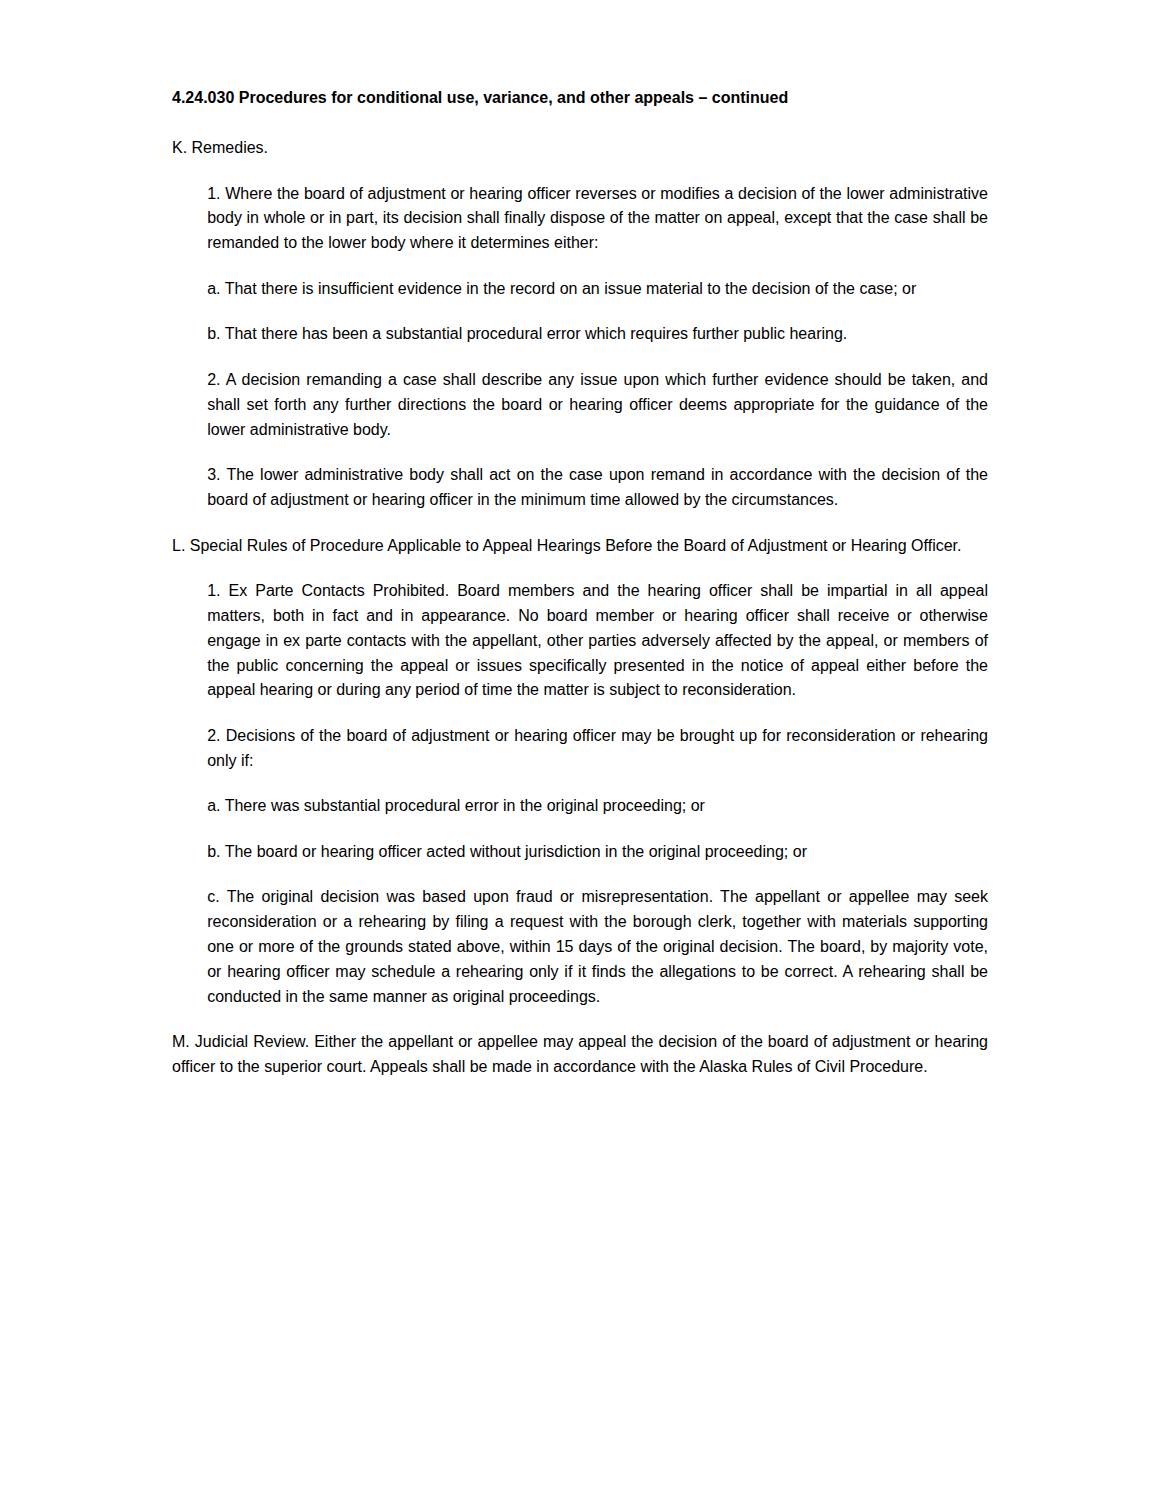4.24.030 Procedures for conditional use, variance, and other appeals – continued
K. Remedies.
1. Where the board of adjustment or hearing officer reverses or modifies a decision of the lower administrative body in whole or in part, its decision shall finally dispose of the matter on appeal, except that the case shall be remanded to the lower body where it determines either:
a. That there is insufficient evidence in the record on an issue material to the decision of the case; or
b. That there has been a substantial procedural error which requires further public hearing.
2. A decision remanding a case shall describe any issue upon which further evidence should be taken, and shall set forth any further directions the board or hearing officer deems appropriate for the guidance of the lower administrative body.
3. The lower administrative body shall act on the case upon remand in accordance with the decision of the board of adjustment or hearing officer in the minimum time allowed by the circumstances.
L. Special Rules of Procedure Applicable to Appeal Hearings Before the Board of Adjustment or Hearing Officer.
1. Ex Parte Contacts Prohibited. Board members and the hearing officer shall be impartial in all appeal matters, both in fact and in appearance. No board member or hearing officer shall receive or otherwise engage in ex parte contacts with the appellant, other parties adversely affected by the appeal, or members of the public concerning the appeal or issues specifically presented in the notice of appeal either before the appeal hearing or during any period of time the matter is subject to reconsideration.
2. Decisions of the board of adjustment or hearing officer may be brought up for reconsideration or rehearing only if:
a. There was substantial procedural error in the original proceeding; or
b. The board or hearing officer acted without jurisdiction in the original proceeding; or
c. The original decision was based upon fraud or misrepresentation. The appellant or appellee may seek reconsideration or a rehearing by filing a request with the borough clerk, together with materials supporting one or more of the grounds stated above, within 15 days of the original decision. The board, by majority vote, or hearing officer may schedule a rehearing only if it finds the allegations to be correct. A rehearing shall be conducted in the same manner as original proceedings.
M. Judicial Review. Either the appellant or appellee may appeal the decision of the board of adjustment or hearing officer to the superior court. Appeals shall be made in accordance with the Alaska Rules of Civil Procedure.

+--

▸ **Work instruction**:
Start with the line above that contains "b. That there" and end with the line that contains "L. Special Rules". Write out those lines exactly, and only those.

▸ **Answer**:
b. That there has been a substantial procedural error which requires further public hearing.
2. A decision remanding a case shall describe any issue upon which further evidence should be taken, and shall set forth any further directions the board or hearing officer deems appropriate for the guidance of the lower administrative body.
3. The lower administrative body shall act on the case upon remand in accordance with the decision of the board of adjustment or hearing officer in the minimum time allowed by the circumstances.
L. Special Rules of Procedure Applicable to Appeal Hearings Before the Board of Adjustment or Hearing Officer.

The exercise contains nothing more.